Weekend DIY Dad Activity: How to Make a Quick-n-Easy Water Rocket

by A Manly Guest Contributor on July 13, 2012 · 13 comments

in Diversions, Travel & Leisure

Email subscribers, to watch video click here.

Editor’s note: This is a guest post from David Erik Nelson, author of Snip, Burn, Solder, Shred: Seriously Geeky Stuff to Make with Your Kids.

Although store-bought water rockets were once an almost universal part of childhood (at least in suburban middle America, where I grew up), DIY water rockets are almost unheard of in the United States, despite being common in the United Kingdom. The key to the DIY water rocket is the ubiquitous plastic soda bottle. (Often called PET bottles in the UK, these are basically made of polyester, just like your favorite pantsuit.) A soda bottle can easily withstand 150 pounds of pressure per square inch—significantly more than a car or bike tire, and more than enough to launch it into flight.

The following design dispenses with many of the concerns regarding valves, firing mechanisms, pressurization, and so on, because the unit is impossible to over-pressurize, thus eliminating the risk of a rocket explosion. It’s quick and easy (no more than 5 minutes to construct), practically free, fun to make and launch with your kids (while teaching them some basic principles of physics), and, depending on the quality of your bike pump, can arc a bottle 30 feet at speeds safe enough to shoot at your pals, or send a rocket soaring a hundred feet skyward.

§ §

• _Work instructions_
a) Reproduce the passage of the water rocket article starting with "Weekend DIY Dad" and going on through "video click here.".
b) The editor's note in the water rocket article names a book. List the verbs in that book's title, before the colon.

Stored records
§ §

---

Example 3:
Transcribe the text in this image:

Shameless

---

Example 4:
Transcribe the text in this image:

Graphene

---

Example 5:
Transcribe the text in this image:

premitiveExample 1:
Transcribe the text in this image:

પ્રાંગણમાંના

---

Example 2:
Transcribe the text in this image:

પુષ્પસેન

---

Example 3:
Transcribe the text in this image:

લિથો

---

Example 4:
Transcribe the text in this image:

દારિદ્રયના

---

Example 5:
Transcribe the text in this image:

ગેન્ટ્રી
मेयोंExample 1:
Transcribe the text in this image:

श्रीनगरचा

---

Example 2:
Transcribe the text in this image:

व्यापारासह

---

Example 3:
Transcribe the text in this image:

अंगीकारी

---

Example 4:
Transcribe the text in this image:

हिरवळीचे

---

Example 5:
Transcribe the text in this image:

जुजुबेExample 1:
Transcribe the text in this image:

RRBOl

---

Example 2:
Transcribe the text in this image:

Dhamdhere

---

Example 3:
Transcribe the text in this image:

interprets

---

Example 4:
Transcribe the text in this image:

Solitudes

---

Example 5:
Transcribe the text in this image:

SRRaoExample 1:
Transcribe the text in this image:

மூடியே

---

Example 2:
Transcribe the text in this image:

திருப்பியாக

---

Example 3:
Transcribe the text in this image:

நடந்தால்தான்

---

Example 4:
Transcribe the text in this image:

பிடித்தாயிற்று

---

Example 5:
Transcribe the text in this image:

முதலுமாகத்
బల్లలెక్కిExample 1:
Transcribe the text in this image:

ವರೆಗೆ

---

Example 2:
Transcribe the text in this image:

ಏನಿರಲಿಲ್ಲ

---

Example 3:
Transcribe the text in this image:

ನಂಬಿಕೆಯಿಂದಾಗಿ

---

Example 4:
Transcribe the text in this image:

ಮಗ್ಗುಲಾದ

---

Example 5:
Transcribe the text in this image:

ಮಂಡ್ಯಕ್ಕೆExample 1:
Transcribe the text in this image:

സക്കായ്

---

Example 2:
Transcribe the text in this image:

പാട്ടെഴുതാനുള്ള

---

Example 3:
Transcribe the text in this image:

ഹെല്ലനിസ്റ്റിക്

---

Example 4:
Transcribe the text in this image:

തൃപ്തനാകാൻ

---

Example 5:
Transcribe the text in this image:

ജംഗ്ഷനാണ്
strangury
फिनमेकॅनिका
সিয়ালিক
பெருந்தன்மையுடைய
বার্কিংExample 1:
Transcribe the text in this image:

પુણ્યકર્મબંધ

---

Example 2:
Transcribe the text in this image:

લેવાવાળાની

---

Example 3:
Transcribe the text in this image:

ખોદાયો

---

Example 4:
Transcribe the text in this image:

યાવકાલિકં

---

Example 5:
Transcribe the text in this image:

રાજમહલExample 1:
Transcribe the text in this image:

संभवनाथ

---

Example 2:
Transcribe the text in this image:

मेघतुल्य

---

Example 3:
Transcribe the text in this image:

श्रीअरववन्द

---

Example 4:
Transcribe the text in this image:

§ §

• _The replies_
a)
Weekend DIY Dad Activity: How to Make a Quick-n-Easy Water Rocket

by A Manly Guest Contributor on July 13, 2012 · 13 comments

in Diversions, Travel & Leisure

Email subscribers, to watch video click here.

b) Snip, Burn, Solder, Shred